• _BRIEF_: Would you please copy every line from the records that contains the word "corners"?

▬▬▬

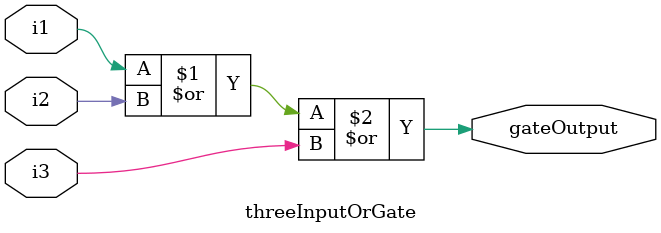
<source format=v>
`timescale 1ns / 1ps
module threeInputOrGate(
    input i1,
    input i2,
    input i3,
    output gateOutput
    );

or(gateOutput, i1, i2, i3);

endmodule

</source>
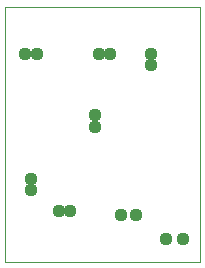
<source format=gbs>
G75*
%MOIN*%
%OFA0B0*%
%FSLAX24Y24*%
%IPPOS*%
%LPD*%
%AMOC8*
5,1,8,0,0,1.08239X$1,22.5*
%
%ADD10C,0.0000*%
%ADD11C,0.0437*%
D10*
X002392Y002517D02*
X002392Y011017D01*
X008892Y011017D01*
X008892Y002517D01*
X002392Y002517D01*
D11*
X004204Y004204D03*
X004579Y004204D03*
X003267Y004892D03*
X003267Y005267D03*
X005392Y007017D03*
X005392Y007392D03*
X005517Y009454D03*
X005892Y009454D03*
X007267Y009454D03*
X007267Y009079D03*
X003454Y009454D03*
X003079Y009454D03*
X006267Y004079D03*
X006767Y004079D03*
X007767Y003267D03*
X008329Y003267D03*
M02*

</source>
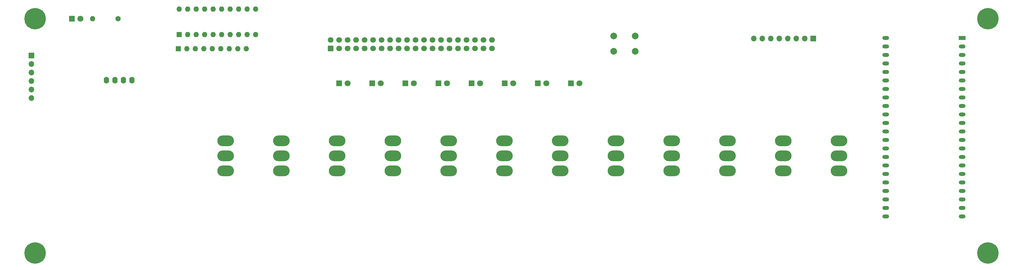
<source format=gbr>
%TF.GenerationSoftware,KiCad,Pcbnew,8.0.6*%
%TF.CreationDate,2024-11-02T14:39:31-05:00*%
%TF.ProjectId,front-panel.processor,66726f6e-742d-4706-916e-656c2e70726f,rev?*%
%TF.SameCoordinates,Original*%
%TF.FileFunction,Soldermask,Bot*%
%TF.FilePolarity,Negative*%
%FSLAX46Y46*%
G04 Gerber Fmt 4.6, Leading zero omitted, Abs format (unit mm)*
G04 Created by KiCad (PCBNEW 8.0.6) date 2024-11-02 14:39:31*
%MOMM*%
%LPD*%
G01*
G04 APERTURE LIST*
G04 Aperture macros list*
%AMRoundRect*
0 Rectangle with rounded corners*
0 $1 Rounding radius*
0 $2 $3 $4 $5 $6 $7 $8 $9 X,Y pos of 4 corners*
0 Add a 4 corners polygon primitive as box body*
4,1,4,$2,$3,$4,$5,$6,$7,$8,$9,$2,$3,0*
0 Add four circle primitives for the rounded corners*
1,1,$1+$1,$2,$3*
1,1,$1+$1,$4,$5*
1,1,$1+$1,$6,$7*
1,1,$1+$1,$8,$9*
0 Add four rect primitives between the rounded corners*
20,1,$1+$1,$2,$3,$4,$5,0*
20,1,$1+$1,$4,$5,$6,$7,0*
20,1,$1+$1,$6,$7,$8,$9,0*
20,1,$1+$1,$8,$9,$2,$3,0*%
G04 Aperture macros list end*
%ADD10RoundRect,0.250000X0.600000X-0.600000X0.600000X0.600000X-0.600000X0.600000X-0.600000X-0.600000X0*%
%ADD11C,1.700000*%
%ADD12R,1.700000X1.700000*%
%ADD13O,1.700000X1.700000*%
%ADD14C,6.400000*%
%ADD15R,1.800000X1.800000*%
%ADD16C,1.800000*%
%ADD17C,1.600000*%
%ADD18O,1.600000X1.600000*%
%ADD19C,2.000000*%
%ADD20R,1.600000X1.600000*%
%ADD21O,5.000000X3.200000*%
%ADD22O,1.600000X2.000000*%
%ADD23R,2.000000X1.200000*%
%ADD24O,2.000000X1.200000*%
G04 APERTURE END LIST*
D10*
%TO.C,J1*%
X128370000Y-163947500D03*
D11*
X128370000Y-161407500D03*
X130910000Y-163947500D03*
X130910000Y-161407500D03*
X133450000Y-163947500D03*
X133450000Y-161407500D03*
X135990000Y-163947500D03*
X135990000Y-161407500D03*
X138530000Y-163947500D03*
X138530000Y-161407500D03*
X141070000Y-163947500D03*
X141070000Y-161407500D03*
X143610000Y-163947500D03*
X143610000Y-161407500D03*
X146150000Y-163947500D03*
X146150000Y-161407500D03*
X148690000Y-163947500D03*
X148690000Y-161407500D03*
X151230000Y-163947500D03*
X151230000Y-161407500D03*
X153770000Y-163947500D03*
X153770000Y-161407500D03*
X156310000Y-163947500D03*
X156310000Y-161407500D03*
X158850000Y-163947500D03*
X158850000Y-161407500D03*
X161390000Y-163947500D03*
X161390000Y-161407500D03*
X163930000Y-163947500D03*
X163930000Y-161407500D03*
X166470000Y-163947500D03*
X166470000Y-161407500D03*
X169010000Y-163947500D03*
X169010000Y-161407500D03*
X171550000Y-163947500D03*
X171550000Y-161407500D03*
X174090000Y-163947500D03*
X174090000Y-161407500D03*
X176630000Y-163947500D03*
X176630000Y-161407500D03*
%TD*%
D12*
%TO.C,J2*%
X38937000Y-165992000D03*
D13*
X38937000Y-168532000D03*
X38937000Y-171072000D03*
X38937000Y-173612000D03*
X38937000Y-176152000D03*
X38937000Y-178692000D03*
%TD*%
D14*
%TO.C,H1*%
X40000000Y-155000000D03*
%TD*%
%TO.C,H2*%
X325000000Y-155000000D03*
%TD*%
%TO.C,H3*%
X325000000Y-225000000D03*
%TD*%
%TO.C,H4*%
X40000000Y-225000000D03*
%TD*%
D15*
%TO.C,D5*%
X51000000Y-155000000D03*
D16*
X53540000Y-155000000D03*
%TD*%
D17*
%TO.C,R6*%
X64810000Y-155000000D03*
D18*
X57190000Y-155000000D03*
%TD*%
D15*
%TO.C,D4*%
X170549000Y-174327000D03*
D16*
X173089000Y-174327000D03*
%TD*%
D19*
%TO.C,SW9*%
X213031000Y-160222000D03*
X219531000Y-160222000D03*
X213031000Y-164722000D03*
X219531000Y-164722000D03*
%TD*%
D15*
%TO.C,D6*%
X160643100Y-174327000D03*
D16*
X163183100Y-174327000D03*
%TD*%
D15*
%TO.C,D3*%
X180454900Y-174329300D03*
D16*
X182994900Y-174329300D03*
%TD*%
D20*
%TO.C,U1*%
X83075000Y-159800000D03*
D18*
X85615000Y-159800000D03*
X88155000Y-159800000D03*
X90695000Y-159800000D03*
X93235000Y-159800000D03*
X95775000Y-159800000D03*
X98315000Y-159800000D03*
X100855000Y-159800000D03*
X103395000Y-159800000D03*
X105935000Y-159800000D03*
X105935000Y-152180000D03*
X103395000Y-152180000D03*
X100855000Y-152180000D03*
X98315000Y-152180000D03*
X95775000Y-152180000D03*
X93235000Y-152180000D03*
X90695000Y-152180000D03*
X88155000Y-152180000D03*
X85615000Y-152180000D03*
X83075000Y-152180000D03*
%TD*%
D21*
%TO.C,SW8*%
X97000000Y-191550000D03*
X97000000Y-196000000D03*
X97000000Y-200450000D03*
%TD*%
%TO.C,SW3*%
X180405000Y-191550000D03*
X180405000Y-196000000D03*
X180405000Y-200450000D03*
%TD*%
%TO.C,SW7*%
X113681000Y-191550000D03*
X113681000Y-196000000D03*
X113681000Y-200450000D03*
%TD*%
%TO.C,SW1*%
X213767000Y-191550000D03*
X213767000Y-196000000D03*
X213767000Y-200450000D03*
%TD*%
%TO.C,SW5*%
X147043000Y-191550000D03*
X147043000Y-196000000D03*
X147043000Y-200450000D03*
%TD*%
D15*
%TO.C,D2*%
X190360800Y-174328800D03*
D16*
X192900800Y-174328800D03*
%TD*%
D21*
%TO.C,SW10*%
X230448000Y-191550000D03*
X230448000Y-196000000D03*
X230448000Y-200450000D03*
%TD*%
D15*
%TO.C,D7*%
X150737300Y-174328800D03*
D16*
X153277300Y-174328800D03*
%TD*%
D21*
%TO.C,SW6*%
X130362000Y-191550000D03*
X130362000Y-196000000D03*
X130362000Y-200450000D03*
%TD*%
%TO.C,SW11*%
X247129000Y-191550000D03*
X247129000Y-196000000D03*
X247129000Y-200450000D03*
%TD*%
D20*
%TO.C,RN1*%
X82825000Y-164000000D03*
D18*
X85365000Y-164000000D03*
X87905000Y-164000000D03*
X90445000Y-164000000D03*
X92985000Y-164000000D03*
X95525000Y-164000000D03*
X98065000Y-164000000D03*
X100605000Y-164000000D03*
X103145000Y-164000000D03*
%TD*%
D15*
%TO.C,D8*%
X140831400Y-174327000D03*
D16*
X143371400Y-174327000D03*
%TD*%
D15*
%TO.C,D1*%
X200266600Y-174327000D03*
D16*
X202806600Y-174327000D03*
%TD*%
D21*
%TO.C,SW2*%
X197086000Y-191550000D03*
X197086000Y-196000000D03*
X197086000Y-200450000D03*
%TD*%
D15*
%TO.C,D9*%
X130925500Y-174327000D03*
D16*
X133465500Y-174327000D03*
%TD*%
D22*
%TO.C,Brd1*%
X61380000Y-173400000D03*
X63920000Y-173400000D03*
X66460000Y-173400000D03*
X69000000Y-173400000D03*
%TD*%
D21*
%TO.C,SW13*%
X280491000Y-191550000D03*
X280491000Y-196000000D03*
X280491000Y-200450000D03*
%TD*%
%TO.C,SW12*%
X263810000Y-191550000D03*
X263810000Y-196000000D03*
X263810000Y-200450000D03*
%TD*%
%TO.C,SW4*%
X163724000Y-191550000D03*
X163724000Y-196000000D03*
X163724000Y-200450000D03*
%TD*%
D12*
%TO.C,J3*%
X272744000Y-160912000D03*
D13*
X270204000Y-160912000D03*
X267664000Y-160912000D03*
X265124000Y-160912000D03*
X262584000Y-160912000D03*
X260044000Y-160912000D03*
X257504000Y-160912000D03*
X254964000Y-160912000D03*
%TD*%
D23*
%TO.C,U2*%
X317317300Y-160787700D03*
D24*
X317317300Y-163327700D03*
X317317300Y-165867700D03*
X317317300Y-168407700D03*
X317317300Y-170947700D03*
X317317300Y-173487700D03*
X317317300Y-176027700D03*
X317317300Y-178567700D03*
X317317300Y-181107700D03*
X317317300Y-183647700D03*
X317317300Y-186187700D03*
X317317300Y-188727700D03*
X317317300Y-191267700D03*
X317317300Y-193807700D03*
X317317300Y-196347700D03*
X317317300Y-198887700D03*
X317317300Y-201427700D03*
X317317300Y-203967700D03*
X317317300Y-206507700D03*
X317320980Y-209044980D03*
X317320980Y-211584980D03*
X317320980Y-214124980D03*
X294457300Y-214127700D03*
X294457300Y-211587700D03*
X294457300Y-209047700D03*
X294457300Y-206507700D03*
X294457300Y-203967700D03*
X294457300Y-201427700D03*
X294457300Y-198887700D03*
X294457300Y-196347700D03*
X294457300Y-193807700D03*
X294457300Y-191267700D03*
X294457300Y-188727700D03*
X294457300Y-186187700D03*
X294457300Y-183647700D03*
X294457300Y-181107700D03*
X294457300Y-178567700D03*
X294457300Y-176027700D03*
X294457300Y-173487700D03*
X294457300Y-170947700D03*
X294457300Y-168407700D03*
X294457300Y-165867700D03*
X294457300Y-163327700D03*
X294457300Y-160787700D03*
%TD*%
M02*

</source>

▬▬▬

• _RESULT FOR THIS EXERCISE_:
0 Rectangle with rounded corners*
0 $2 $3 $4 $5 $6 $7 $8 $9 X,Y pos of 4 corners*
0 Add a 4 corners polygon primitive as box body*
0 Add four circle primitives for the rounded corners*
0 Add four rect primitives between the rounded corners*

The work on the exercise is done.